En su momento, se habló de un cargamento millonario en pesos para ser distribuidos en algunas barriadas de la zona metropolitana. Y no es para menos: el kilo de esa droga está valuado en la calle en más de 10.000 dólares.
El hallazgo de pistolas de grueso calibre y cientos de proyectiles durante los cerca de diez allanamientos que autorizó la Justicia evidenció que estaban frente a un grupo de alto alcance, que podía llegar a cometer otros delitos o, simplemente, utilizar esos elementos de protección para sus actividades ilegales, tal como contó El Sol cuando reveló los trabajos investigativos.
En total, hubo seis detenidos sospechados de ser parte de una red delictiva dedicada al transporte, acondicionamiento, distribución y comercialización de estupefacientes al menudeo y en grandes cantidades. Entre los acusados quedaron complicados un taxista, su pareja y la suegra, se desprende de los trabajos investigativos.
El trabajador del volante, durante las noches, transportaba la sustancia y su mujer y la madre de ella habrían estado al tanto de las maniobras de comercialización, sin descartar su participación.

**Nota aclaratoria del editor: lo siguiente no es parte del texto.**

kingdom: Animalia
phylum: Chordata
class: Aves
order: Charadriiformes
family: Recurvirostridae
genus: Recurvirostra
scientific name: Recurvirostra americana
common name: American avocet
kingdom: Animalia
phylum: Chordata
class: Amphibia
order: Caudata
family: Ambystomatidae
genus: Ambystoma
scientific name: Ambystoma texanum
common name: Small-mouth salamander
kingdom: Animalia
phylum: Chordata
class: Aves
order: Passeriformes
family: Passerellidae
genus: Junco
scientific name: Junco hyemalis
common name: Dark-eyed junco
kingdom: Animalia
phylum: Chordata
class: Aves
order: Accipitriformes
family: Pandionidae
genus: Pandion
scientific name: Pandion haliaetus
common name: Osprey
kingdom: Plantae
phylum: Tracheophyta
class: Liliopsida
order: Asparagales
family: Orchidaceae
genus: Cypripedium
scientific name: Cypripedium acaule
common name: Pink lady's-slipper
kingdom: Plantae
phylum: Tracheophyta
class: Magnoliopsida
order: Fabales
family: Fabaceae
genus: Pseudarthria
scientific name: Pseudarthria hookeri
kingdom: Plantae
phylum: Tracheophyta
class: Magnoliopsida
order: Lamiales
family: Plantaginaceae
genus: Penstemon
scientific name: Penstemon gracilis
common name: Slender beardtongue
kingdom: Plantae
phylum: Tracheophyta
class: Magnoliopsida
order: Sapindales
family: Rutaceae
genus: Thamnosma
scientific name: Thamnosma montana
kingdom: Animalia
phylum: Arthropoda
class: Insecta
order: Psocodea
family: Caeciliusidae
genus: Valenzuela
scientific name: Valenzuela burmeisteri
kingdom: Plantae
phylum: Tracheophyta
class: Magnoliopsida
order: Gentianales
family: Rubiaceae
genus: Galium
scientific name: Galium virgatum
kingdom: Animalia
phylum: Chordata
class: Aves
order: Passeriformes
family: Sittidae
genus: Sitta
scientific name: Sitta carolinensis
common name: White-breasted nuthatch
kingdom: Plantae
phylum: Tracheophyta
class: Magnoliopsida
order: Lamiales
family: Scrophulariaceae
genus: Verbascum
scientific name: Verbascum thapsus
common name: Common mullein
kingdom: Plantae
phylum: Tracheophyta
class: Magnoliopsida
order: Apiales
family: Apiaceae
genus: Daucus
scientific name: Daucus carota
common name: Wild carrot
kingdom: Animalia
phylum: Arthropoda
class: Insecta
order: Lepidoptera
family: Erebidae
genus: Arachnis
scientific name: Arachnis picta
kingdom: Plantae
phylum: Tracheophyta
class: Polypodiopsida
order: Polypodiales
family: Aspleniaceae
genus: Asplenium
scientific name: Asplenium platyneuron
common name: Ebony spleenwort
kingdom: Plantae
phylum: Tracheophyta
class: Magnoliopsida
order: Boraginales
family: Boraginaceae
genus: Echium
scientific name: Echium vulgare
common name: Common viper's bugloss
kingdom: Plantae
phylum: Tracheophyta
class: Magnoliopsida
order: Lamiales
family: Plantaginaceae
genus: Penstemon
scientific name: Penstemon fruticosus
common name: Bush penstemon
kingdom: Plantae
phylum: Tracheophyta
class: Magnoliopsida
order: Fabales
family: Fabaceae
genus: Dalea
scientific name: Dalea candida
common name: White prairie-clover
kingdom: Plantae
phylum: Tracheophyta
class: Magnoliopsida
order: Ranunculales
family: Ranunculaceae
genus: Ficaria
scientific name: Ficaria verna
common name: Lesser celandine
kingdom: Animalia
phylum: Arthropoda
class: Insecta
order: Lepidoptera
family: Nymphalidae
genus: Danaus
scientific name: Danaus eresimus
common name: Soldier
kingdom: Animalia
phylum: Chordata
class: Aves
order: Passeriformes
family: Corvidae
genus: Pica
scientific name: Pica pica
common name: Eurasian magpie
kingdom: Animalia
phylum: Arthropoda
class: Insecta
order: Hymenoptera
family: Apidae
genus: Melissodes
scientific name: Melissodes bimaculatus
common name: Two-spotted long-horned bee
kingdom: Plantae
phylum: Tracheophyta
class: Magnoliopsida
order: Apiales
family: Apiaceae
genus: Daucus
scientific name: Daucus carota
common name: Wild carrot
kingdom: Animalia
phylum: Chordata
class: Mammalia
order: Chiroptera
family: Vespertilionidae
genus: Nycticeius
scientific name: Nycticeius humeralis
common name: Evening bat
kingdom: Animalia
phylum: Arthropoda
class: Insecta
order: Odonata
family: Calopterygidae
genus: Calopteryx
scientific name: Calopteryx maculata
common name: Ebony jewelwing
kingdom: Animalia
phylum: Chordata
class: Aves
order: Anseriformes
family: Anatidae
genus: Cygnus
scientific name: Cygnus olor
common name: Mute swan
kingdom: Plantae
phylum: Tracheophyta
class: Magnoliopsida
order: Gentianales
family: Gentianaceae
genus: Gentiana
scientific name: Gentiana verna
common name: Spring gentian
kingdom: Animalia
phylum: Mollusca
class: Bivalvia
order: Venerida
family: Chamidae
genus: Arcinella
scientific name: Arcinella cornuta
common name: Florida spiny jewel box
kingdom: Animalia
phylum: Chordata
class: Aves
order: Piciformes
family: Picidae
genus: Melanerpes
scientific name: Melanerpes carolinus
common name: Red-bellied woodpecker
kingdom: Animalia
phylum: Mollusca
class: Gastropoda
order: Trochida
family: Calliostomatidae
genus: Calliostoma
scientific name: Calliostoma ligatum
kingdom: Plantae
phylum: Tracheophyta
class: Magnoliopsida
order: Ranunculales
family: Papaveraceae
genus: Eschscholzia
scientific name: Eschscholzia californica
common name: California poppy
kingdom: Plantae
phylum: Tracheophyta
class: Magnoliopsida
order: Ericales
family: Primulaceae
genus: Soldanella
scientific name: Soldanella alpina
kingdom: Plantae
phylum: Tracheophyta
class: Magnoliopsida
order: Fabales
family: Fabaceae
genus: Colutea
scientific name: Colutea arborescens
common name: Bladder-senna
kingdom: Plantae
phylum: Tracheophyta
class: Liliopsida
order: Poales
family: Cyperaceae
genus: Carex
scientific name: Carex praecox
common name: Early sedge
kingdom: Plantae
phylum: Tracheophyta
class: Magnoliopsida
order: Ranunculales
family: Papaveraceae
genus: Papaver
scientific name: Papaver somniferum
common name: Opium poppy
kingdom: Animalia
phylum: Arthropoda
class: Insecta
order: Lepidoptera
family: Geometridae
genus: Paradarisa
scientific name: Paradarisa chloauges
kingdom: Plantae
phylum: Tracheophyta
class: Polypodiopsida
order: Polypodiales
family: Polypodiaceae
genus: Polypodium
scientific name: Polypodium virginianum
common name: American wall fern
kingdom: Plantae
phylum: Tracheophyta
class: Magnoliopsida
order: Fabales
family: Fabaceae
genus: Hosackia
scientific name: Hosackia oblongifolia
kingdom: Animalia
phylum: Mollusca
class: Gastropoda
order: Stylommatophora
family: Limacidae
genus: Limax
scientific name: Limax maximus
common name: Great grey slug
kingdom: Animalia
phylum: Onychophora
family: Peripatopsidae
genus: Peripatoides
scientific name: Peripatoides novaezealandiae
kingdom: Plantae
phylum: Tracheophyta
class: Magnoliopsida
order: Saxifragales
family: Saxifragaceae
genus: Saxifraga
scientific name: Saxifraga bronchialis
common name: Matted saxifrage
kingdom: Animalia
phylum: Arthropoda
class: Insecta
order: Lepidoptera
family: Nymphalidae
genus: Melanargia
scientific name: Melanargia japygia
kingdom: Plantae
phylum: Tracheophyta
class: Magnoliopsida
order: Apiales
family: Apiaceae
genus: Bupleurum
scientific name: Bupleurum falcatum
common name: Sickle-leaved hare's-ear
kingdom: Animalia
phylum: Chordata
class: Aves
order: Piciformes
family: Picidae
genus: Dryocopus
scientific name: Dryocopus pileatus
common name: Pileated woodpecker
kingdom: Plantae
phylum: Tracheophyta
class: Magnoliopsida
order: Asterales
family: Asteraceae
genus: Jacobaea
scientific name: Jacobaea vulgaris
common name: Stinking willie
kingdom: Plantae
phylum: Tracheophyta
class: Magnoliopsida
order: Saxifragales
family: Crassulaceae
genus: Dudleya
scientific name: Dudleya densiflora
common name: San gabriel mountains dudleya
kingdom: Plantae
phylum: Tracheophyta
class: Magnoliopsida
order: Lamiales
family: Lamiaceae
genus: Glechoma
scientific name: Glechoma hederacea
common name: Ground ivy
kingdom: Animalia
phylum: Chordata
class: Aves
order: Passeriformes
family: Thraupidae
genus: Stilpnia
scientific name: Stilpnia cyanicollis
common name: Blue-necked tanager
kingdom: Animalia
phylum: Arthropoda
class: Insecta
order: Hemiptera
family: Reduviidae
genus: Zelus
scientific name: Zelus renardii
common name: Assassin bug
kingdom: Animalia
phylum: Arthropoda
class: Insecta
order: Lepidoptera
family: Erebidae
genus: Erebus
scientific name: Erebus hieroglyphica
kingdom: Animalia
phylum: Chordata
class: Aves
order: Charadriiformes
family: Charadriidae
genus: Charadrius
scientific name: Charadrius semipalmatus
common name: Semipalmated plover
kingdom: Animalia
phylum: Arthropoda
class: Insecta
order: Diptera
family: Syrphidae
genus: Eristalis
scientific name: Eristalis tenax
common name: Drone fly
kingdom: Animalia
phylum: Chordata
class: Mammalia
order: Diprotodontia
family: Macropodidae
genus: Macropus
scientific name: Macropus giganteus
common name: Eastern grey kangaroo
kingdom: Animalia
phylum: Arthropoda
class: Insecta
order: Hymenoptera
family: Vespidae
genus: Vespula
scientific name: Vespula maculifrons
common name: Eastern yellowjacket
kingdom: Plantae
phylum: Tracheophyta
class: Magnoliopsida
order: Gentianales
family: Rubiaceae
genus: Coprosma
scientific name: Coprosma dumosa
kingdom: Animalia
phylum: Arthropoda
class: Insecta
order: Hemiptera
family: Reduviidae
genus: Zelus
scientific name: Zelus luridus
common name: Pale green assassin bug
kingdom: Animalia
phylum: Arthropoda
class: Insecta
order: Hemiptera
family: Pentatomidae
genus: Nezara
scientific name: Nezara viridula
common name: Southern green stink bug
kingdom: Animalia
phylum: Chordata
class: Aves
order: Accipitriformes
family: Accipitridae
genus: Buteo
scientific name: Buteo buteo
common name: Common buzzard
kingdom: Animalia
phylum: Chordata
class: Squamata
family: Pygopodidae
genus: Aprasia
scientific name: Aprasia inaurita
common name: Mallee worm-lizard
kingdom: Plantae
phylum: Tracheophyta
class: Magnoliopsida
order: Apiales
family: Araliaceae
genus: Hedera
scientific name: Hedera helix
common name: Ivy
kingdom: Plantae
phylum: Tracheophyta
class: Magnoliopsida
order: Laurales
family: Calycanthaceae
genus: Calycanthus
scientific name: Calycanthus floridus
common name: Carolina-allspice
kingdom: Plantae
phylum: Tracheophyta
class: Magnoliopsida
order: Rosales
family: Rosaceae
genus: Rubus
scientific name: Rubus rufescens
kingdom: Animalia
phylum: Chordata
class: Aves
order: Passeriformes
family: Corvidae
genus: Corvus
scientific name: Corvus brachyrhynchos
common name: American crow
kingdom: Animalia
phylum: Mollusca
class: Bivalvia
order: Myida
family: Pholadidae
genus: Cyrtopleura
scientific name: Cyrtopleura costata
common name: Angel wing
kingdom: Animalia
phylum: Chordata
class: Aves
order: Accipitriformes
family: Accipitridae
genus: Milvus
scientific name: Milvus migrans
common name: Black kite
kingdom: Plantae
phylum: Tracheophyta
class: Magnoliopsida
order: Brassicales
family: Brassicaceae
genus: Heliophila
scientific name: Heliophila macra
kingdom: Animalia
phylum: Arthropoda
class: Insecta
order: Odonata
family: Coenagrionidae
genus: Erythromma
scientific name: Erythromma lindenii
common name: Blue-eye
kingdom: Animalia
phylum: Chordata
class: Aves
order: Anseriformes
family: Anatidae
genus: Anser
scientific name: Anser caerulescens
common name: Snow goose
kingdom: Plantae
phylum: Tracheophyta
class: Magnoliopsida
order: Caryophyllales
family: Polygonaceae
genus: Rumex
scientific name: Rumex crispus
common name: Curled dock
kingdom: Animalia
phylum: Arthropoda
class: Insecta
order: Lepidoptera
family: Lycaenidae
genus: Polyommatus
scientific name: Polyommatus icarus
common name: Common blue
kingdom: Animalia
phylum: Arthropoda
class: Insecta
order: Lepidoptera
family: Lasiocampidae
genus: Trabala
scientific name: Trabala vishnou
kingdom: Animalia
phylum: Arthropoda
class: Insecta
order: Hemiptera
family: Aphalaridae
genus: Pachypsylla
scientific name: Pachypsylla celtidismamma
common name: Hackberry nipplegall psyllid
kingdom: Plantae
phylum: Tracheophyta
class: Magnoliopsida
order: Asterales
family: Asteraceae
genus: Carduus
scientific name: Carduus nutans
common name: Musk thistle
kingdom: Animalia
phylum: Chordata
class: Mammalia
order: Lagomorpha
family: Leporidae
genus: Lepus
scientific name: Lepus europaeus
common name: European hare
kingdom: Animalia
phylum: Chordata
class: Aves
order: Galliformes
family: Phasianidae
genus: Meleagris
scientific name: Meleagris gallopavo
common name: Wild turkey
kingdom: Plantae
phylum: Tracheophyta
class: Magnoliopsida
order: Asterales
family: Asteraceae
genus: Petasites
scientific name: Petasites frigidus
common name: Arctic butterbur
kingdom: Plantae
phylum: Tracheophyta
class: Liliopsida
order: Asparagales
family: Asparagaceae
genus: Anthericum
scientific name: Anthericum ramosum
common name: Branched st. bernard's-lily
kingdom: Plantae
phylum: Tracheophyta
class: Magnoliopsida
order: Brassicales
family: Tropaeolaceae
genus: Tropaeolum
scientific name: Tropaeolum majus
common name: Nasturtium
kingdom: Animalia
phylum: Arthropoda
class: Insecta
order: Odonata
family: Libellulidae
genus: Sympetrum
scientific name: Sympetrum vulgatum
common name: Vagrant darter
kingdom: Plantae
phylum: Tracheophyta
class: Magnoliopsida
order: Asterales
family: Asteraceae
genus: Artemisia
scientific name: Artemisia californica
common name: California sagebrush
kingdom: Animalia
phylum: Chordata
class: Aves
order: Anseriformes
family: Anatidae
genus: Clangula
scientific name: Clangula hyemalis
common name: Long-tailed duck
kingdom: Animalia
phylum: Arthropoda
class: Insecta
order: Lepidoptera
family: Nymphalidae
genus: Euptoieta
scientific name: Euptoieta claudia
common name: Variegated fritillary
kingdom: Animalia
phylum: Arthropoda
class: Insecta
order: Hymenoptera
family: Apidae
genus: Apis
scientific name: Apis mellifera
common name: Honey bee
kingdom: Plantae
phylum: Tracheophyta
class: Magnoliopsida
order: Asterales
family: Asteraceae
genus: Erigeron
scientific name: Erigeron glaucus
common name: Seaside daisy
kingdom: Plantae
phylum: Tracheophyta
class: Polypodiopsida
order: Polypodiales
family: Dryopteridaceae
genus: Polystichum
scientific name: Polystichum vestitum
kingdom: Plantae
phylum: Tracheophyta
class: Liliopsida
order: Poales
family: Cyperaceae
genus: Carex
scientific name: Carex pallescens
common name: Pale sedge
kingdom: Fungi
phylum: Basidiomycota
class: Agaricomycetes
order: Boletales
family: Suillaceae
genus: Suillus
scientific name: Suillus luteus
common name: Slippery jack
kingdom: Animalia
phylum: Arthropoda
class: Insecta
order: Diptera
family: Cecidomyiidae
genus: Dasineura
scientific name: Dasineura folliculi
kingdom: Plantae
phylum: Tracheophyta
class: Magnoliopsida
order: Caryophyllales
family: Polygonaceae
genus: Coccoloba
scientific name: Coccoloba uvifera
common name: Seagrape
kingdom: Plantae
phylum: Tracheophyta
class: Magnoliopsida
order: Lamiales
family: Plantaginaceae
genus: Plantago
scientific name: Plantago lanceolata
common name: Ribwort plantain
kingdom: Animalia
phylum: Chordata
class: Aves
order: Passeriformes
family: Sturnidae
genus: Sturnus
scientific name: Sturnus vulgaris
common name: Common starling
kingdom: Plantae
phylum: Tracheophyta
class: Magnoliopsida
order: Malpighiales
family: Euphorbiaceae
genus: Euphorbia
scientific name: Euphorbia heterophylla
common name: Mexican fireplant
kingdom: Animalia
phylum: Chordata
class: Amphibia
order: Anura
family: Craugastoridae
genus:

Pocos detalles habían trascendido sobre quiénes eran los integrantes de la banda. Sin embargo, este diario supo que entre ellos se encuentra el llamado jefe de una estructura vertical, Luis Aníbal Rodríguez, un hombre nacido el 25 de abril de 1967 y “poco conocido” en el bajo mundo de las drogas.
Domiciliado en la manzana H del barrio Colombia I de Las Heras, era quien se “hacía respetar” cada vez que tenía contacto con los personajes que adquirían la droga para luego repartirla en diversos quiosquitos del Gran Mendoza.
Rodríguez mantenía relación directa –se desprende de las pruebas– con su hijo Eric Gastón (31) y un sujeto identificado como Simón Leonardo Daniel Medina, de 28 años, sin antecedentes por violar la ley 23.737, con domicilio en calle San Luis de ese departamento.
El presunto jefe de la banda también tenía otra propiedad a la que llamaba “rancho”, en la intersección de Pasaje sin número y Puebla de Guaymallén, donde los federales hallaron y secuestraron el llamado cargamento “madre”. El mismo estaba oculto en unos de los sectores de la propiedad y se dividía en 12 envoltorios de papel metalizado con la cocaína compactada con un peso de 13,507 kilogramos.




Hace pocos días, el juez federal Marcelo Garnica procesó con prisión preventiva a todos los sospechosos que cayeron en los operativos desplegados en la vía pública y durante los ocho domicilios que allanaron los efectivos federales a fines de junio. La mayoría de los acusados declaró durante la instrucción e intentó ir en contra de las pruebas que se sumaron durante más de cuatro meses de trabajos de seguimiento en la calle y escuchas telefónicas directas.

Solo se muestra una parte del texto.